Douglas Cumming, Wolfgang Drobetz, Paul P. Momtaz, Niclas Schermann
HFRC Working Paper Series | Version 05/2022
Crypto Funds (CFs) represent a novel investor type in entrepreneurial finance. CFs intermediate Decentralized Finance (DeFi) markets by pooling contributions from crowd-investors and investing in tokenized startups, combining sophisticated venture- and hedge-style investment strategies. We compile a unique dataset combining token-based crowdfunding (or Initial Coin Offerings, ICOs) data with proprietary performance data of CFs. CF-backed startup ventures obtain higher ICO valuations, outperform their peers in the long run, and benefit from token price appreciation around CF investment disclosure in the secondary market. Moreover, CFs beat the market by roughly 2.5% per month. Their outperformance is persistent, suggesting that CFs deliver abnormal returns because of skill, rather than luck. These performance effects for CFs and CF-backed startups are driven by a fund’s investor network centrality. Overall, our study paves the way for research on what some refer to as the “crypto fund revolution” in entrepreneurial finance.

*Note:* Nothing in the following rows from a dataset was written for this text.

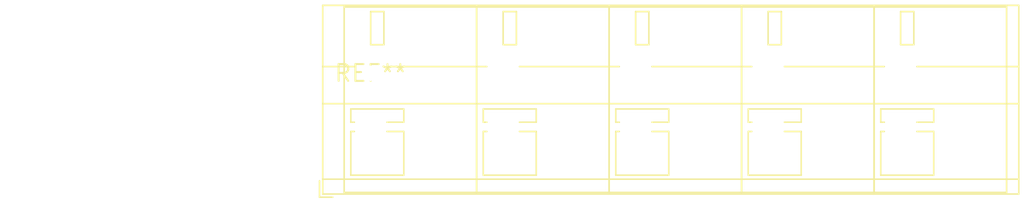
<source format=kicad_pcb>
(kicad_pcb (version 20240108) (generator pcbnew)

  (general
    (thickness 1.6)
  )

  (paper "A4")
  (layers
    (0 "F.Cu" signal)
    (31 "B.Cu" signal)
    (32 "B.Adhes" user "B.Adhesive")
    (33 "F.Adhes" user "F.Adhesive")
    (34 "B.Paste" user)
    (35 "F.Paste" user)
    (36 "B.SilkS" user "B.Silkscreen")
    (37 "F.SilkS" user "F.Silkscreen")
    (38 "B.Mask" user)
    (39 "F.Mask" user)
    (40 "Dwgs.User" user "User.Drawings")
    (41 "Cmts.User" user "User.Comments")
    (42 "Eco1.User" user "User.Eco1")
    (43 "Eco2.User" user "User.Eco2")
    (44 "Edge.Cuts" user)
    (45 "Margin" user)
    (46 "B.CrtYd" user "B.Courtyard")
    (47 "F.CrtYd" user "F.Courtyard")
    (48 "B.Fab" user)
    (49 "F.Fab" user)
    (50 "User.1" user)
    (51 "User.2" user)
    (52 "User.3" user)
    (53 "User.4" user)
    (54 "User.5" user)
    (55 "User.6" user)
    (56 "User.7" user)
    (57 "User.8" user)
    (58 "User.9" user)
  )

  (setup
    (pad_to_mask_clearance 0)
    (pcbplotparams
      (layerselection 0x00010fc_ffffffff)
      (plot_on_all_layers_selection 0x0000000_00000000)
      (disableapertmacros false)
      (usegerberextensions false)
      (usegerberattributes false)
      (usegerberadvancedattributes false)
      (creategerberjobfile false)
      (dashed_line_dash_ratio 12.000000)
      (dashed_line_gap_ratio 3.000000)
      (svgprecision 4)
      (plotframeref false)
      (viasonmask false)
      (mode 1)
      (useauxorigin false)
      (hpglpennumber 1)
      (hpglpenspeed 20)
      (hpglpendiameter 15.000000)
      (dxfpolygonmode false)
      (dxfimperialunits false)
      (dxfusepcbnewfont false)
      (psnegative false)
      (psa4output false)
      (plotreference false)
      (plotvalue false)
      (plotinvisibletext false)
      (sketchpadsonfab false)
      (subtractmaskfromsilk false)
      (outputformat 1)
      (mirror false)
      (drillshape 1)
      (scaleselection 1)
      (outputdirectory "")
    )
  )

  (net 0 "")

  (footprint "TerminalBlock_WAGO_236-605_1x05_P10.00mm_45Degree" (layer "F.Cu") (at 0 0))

)

</source>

Institutional investment horizons, corporate governance, and credit ratings: International evidence

Hamdi Driss, Wolfgang Drobetz, Sadok El Ghoul, Omrane Guedhami
HFRC Working Paper Series | Version 01/2021
Using a comprehensive set of firms from 57 countries over the 2000–2016 period, we examine the relation between institutional investor horizons and firm-level credit ratings. Controlling for firm- and country-specific factors, as well as for firm fixed effects, we find that larger long-term (short-term) institutional ownership is associated with higher (lower) credit ratings. This finding is robust to sample composition, alternative estimation methods, and endogeneity concerns. Long-term institutional ownership affects ratings more during times of higher expropriation risk, for firms with weaker internal governance, and for those in countries with lower-quality institutional environments. Additional analysis shows that long-term investors can facilitate access to debt markets for firms facing severe agency problems. These findings suggest that, unlike their short-term counterparts, long-term investors can improve a firm’s credit risk profile through effective monitoring.

Token offerings: A revolution in corporate finance?

Paul P. Momtaz, Kathrin Rennertseder, Henning Schröder
HFRC Working Paper Series | Version 03/2019
Token offerings or initial coin offerings (ICOs) are smart contracts based on blockchain technology designed to raise external finance without an intermediary. The new technology might herald a revolution in entrepreneurial and corporate finance, with soaring market growth rates over the last two years. This paper surveys the market evolution, offering mechanisms, and token types. Stylized facts on the pricing and long-term performance of ICOs are presented, and practical implications for this young market to thrive are discussed.